▶ _Exercise description_: Nothing but an exact repeat of the data, with pictures removed, belongs in the answer.

▶ _Given data_:

★ ★ ★ ★ ★ ★ ★

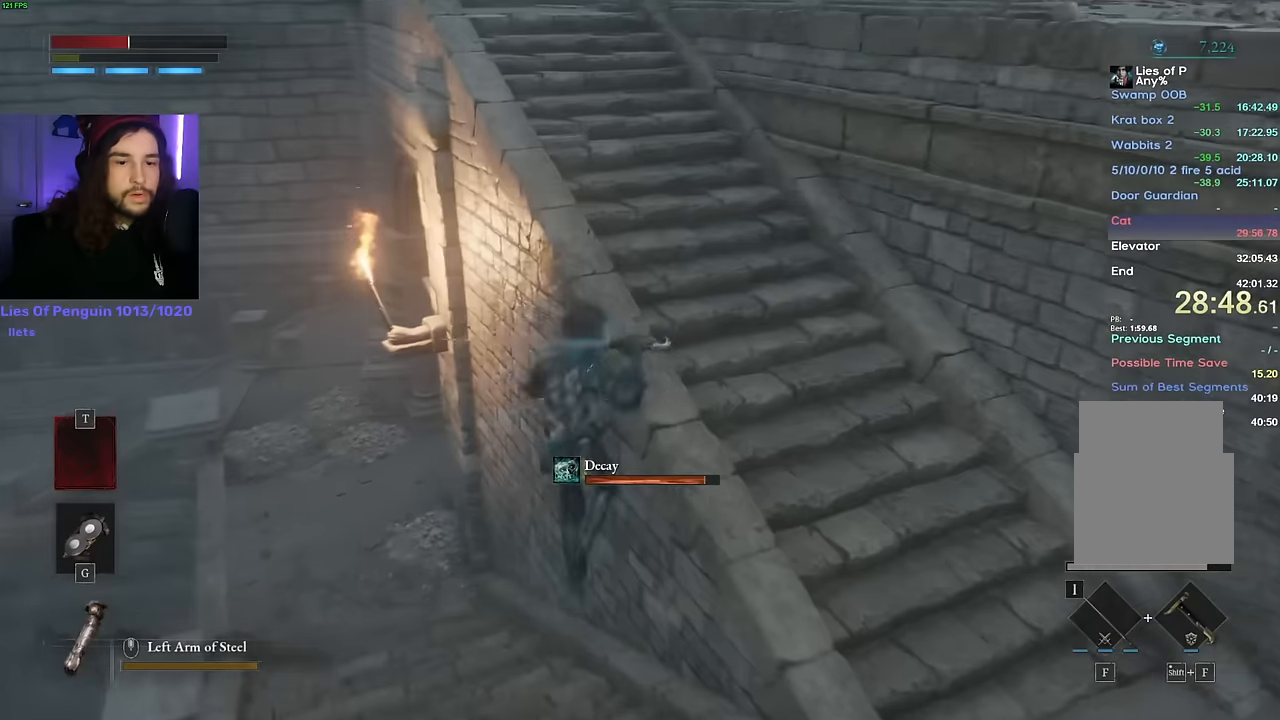
{"keys": ["d", "space", "w"], "mouse": [], "events": [[384, "w", "down"], [434, "space", "down"]]}
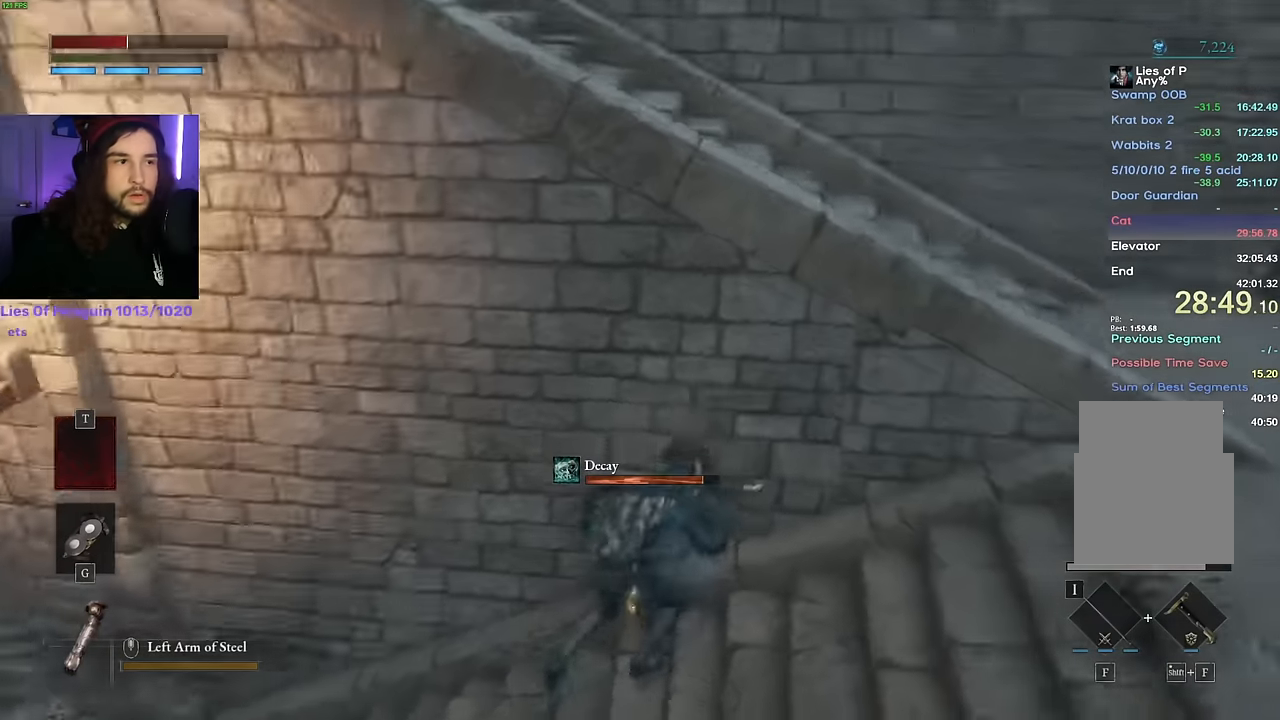
{"keys": ["d", "space", "w"], "mouse": [], "events": []}
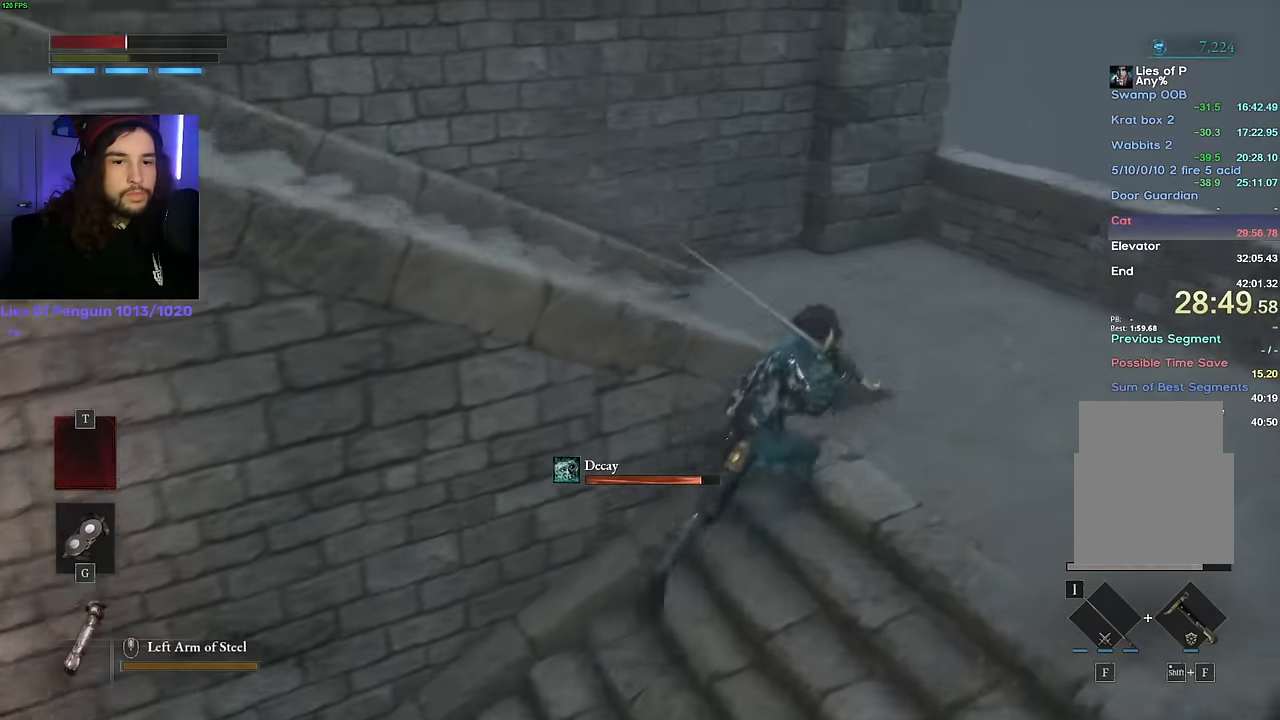
{"keys": ["a", "space", "w"], "mouse": [], "events": [[184, "d", "up"], [467, "a", "down"]]}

★ ★ ★ ★ ★ ★ ★

▶ _Task result_:
{"keys": ["d", "space", "w"], "mouse": [], "events": [[384, "w", "down"], [434, "space", "down"]]}
{"keys": ["d", "space", "w"], "mouse": [], "events": []}
{"keys": ["a", "space", "w"], "mouse": [], "events": [[184, "d", "up"], [467, "a", "down"]]}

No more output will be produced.